**What you are asked to do:** Reproduce the text of every row below word for word, leaving out the pictures.

**Collected data:**
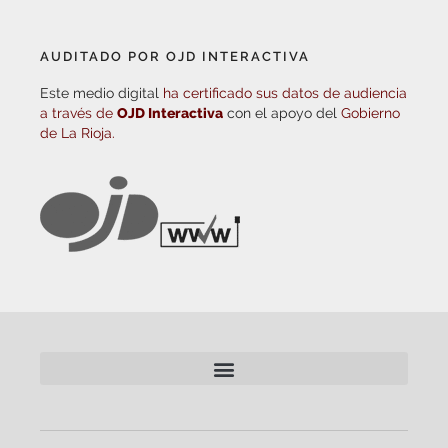
AUDITADO POR OJD INTERACTIVA
Este medio digital
ha certificado sus datos de audiencia
a través de
OJD Interactiva
con el apoyo del
Gobierno
de La Rioja.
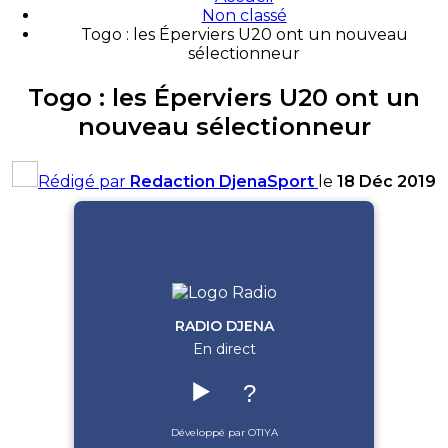
Non classé
Togo : les Éperviers U20 ont un nouveau
sélectionneur
Togo : les Éperviers U20 ont un
nouveau sélectionneur
Rédigé par
Redaction DjenaSport
le
18 Déc 2019
RADIO DJENA
En direct
▶️
?
Développé par OTIYA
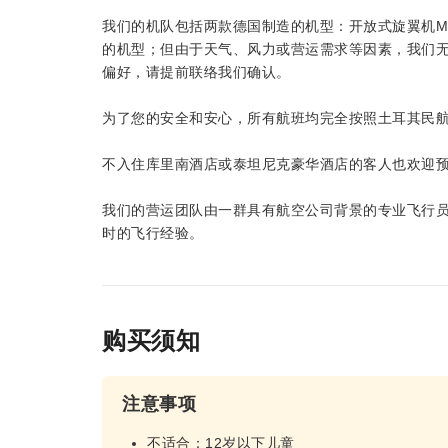
我们的机队包括两款德国制造的机型：开放式旋翼机MTO 
的机型；但由于天气、风力或营运需求等因素，我们
偏好，请提前联络我们确认。
为了您的安全和安心，所有航班均完全按照土耳其民
不入住库里南酒店或泰坦尼克豪华酒店的客人也欢迎
我们的营运团队由一群具有航空公司背景的专业飞行
时的飞行经验。
购买须知
注意事项
不适合：12岁以下儿童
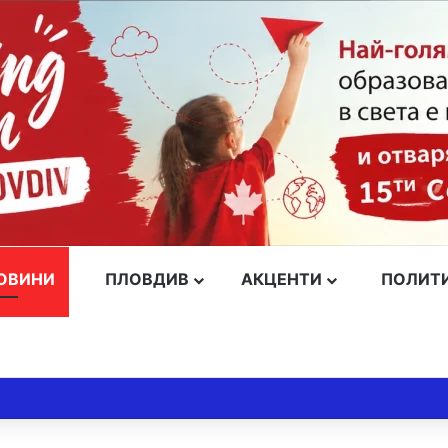
ОВИНИ
ПЛОВДИВ
АКЦЕНТИ
ПОЛИТ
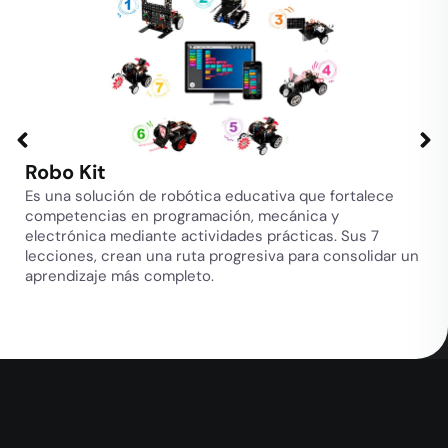
Robo Kit
Es una solución de robótica educativa que fortalece
competencias en programación, mecánica y
electrónica mediante actividades prácticas. Sus 7
lecciones, crean una ruta progresiva para consolidar un
aprendizaje más completo.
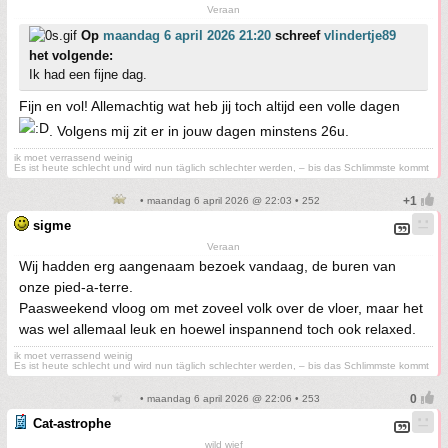
Veraan
Op
maandag 6 april 2026 21:20
schreef
vlindertje89
het volgende:
Ik had een fijne dag.
Fijn en vol! Allemachtig wat heb jij toch altijd een volle dagen
. Volgens mij zit er in jouw dagen minstens 26u.
ik moet verrassend weinig
Es ist heute schlecht und wird nun täglich schlechter werden, – bis das Schlimmste kommt
• maandag 6 april 2026 @ 22:03 • 252
sigme
Veraan
Wij hadden erg aangenaam bezoek vandaag, de buren van
onze pied-a-terre.
Paasweekend vloog om met zoveel volk over de vloer, maar het
was wel allemaal leuk en hoewel inspannend toch ook relaxed.
ik moet verrassend weinig
Es ist heute schlecht und wird nun täglich schlechter werden, – bis das Schlimmste kommt
• maandag 6 april 2026 @ 22:06 • 253
Cat-astrophe
wild wief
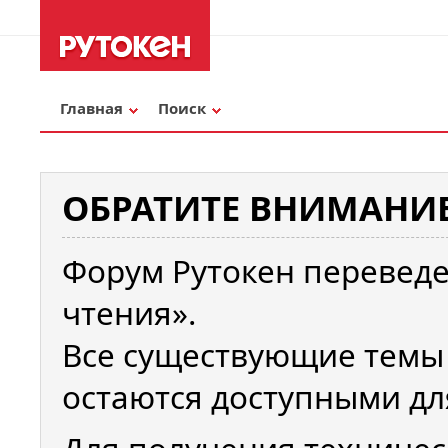
Главная
Поиск
ОБРАТИТЕ ВНИМАНИЕ
Форум Рутокен переведе
чтения».
Все существующие темы
остаются доступными дл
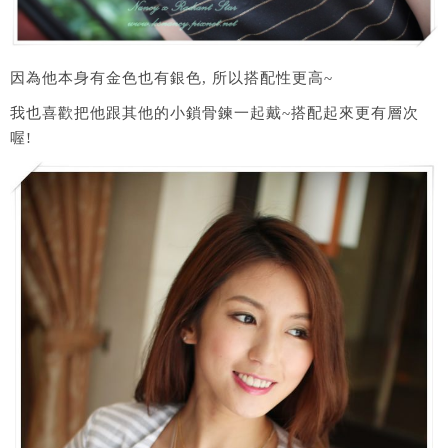
因為他本身有金色也有銀色, 所以搭配性更高~
我也喜歡把他跟其他的小鎖骨鍊一起戴~搭配起來更有層次
喔!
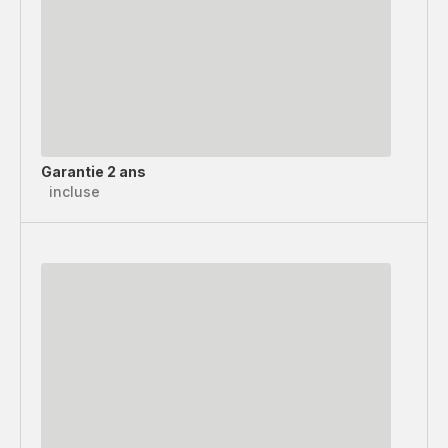
Garantie 2 ans
incluse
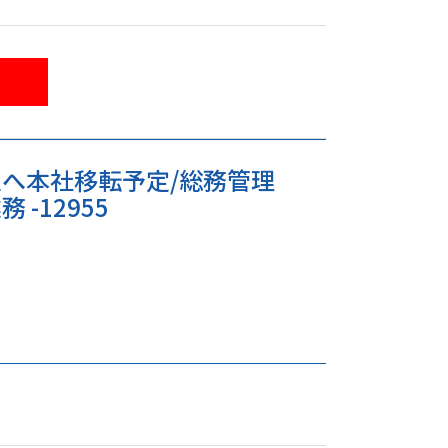
へ本社移転予定/総務管理
-12955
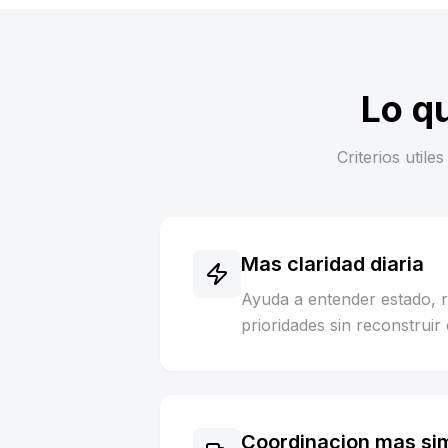
Lo q
Criterios util
Mas claridad diaria
Ayuda a entender estado, 
prioridades sin reconstruir 
Coordinacion mas si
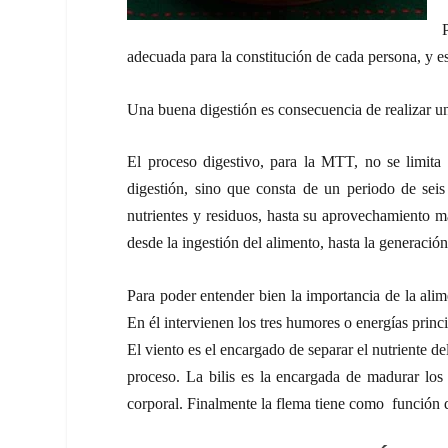
adecuada para la constitución de cada persona, y es
Una buena digestión es consecuencia de realizar un
El proceso digestivo, para la MTT, no se limita 
digestión, sino que consta de un periodo de seis
nutrientes y residuos, hasta su aprovechamiento m
desde la ingestión del alimento, hasta la generación 
Para poder entender bien la importancia de la alim
En él intervienen los tres humores o energías princi
El viento es el encargado de separar el nutriente de
proceso. La bilis es la encargada de madurar los
corporal. Finalmente la flema tiene como función d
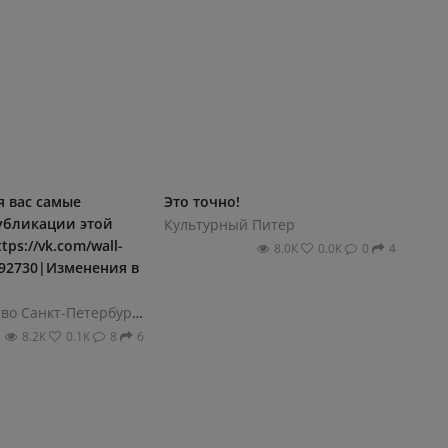
я вас самые
Этo тoчнo!
убликации этой
Культурный Питер
ttps://vk.com/wall-
8.0К
0.0К
0
4
592730|Изменения в
Правительство Санкт-Петербурга
8.2К
0.1К
8
6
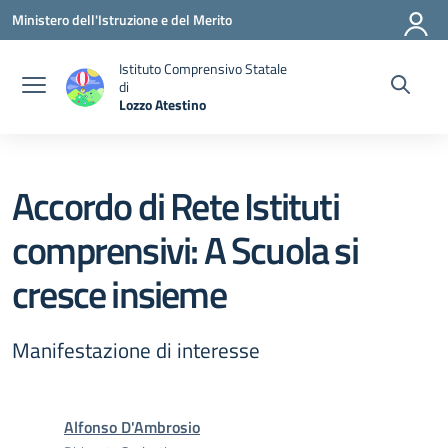
Vai ai contenuti
Vai al menu di navigazione
Vai al footer
Ministero dell'Istruzione e del Merito
Istituto Comprensivo Statale
di
Lozzo Atestino
— Visita la pagina iniziale della scuola
Accordo di Rete Istituti
comprensivi: A Scuola si
cresce insieme
Manifestazione di interesse
Alfonso D'Ambrosio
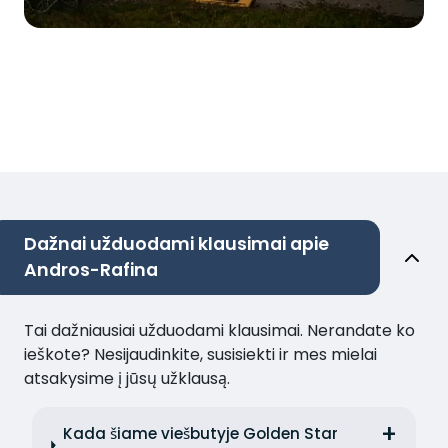
Dažnai užduodami klausimai apie
Andros-Rafina
Tai dažniausiai užduodami klausimai. Nerandate ko
ieškote? Nesijaudinkite, susisiekti ir mes mielai
atsakysime į jūsų užklausą.
Kada šiame viešbutyje Golden Star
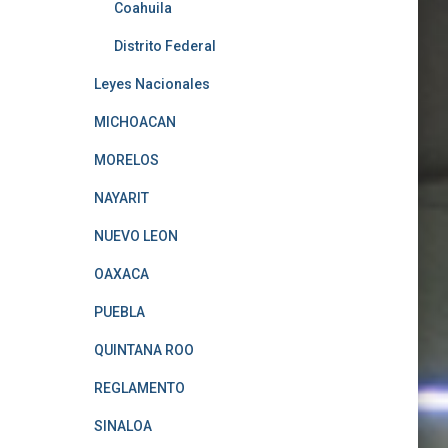
Coahuila
Distrito Federal
Leyes Nacionales
MICHOACAN
MORELOS
NAYARIT
NUEVO LEON
OAXACA
PUEBLA
QUINTANA ROO
REGLAMENTO
SINALOA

**Solution to this exercise:**
AUDITADO POR OJD INTERACTIVA
Este medio digital
ha certificado sus datos de audiencia
a través de
OJD Interactiva
con el apoyo del
Gobierno
de La Rioja.
Non classé
Togo : les Éperviers U20 ont un nouveau
sélectionneur
Togo : les Éperviers U20 ont un
nouveau sélectionneur
Rédigé par
Redaction DjenaSport
le
18 Déc 2019
RADIO DJENA
En direct
▶️
?
Développé par OTIYA
我们的机队包括两款德国制造的机型：开放式旋翼机MTO 
的机型；但由于天气、风力或营运需求等因素，我们
偏好，请提前联络我们确认。
为了您的安全和安心，所有航班均完全按照土耳其民
不入住库里南酒店或泰坦尼克豪华酒店的客人也欢迎
我们的营运团队由一群具有航空公司背景的专业飞行
时的飞行经验。
购买须知
注意事项
不适合：12岁以下儿童
ОВИНИ
ПЛОВДИВ
АКЦЕНТИ
ПОЛИТ
Robo Kit
Es una solución de robótica educativa que fortalece
competencias en programación, mecánica y
electrónica mediante actividades prácticas. Sus 7
lecciones, crean una ruta progresiva para consolidar un
aprendizaje más completo.
Veraan
Op
maandag 6 april 2026 21:20
schreef
vlindertje89
het volgende:
Ik had een fijne dag.
Fijn en vol! Allemachtig wat heb jij toch altijd een volle dagen
. Volgens mij zit er in jouw dagen minstens 26u.
ik moet verrassend weinig
Es ist heute schlecht und wird nun täglich schlechter werden, – bis das Schlimmste kommt
• maandag 6 april 2026 @ 22:03 • 252
sigme
Veraan
Wij hadden erg aangenaam bezoek vandaag, de buren van
onze pied-a-terre.
Paasweekend vloog om met zoveel volk over de vloer, maar het
was wel allemaal leuk en hoewel inspannend toch ook relaxed.
ik moet verrassend weinig
Es ist heute schlecht und wird nun täglich schlechter werden, – bis das Schlimmste kommt
• maandag 6 april 2026 @ 22:06 • 253
Cat-astrophe
wild wief
Главная
Поиск
ОБРАТИТЕ ВНИМАНИЕ
Форум Рутокен переведе
чтения».
Все существующие темы
остаются доступными дл
因為他本身有金色也有銀色, 所以搭配性更高~
我也喜歡把他跟其他的小鎖骨鍊一起戴~搭配起來更有層次
喔!
Garantie 2 ans
incluse
へ本社移転予定/総務管理
-12955
Lo q
Criterios util
Mas claridad diaria
Ayuda a entender estado, 
prioridades sin reconstruir 
Coordinacion mas si
adecuada para la constitución de cada persona, y es
Una buena digestión es consecuencia de realizar un
El proceso digestivo, para la MTT, no se limita 
digestión, sino que consta de un periodo de seis
nutrientes y residuos, hasta su aprovechamiento m
desde la ingestión del alimento, hasta la generación 
Para poder entender bien la importancia de la alim
En él intervienen los tres humores o energías princi
El viento es el encargado de separar el nutriente de
proceso. La bilis es la encargada de madurar los
corporal. Finalmente la flema tiene como función d
я вас самые
Этo тoчнo!
убликации этой
Культурный Питер
ttps://vk.com/wall-
8.0К
0.0К
0
4
592730|Изменения в
Правительство Санкт-Петербурга
8.2К
0.1К
8
6
Vai ai contenuti
Vai al menu di navigazione
Vai al footer
Ministero dell'Istruzione e del Merito
Istituto Comprensivo Statale
di
Lozzo Atestino
— Visita la pagina iniziale della scuola
Accordo di Rete Istituti
comprensivi: A Scuola si
cresce insieme
Manifestazione di interesse
Alfonso D'Ambrosio
Dažnai užduodami klausimai apie
Andros-Rafina
Tai dažniausiai užduodami klausimai. Nerandate ko
ieškote? Nesijaudinkite, susisiekti ir mes mielai
atsakysime į jūsų užklausą.
Kada šiame viešbutyje Golden Star
Coahuila
Distrito Federal
Leyes Nacionales
MICHOACAN
MORELOS
NAYARIT
NUEVO LEON
OAXACA
PUEBLA
QUINTANA ROO
REGLAMENTO
SINALOA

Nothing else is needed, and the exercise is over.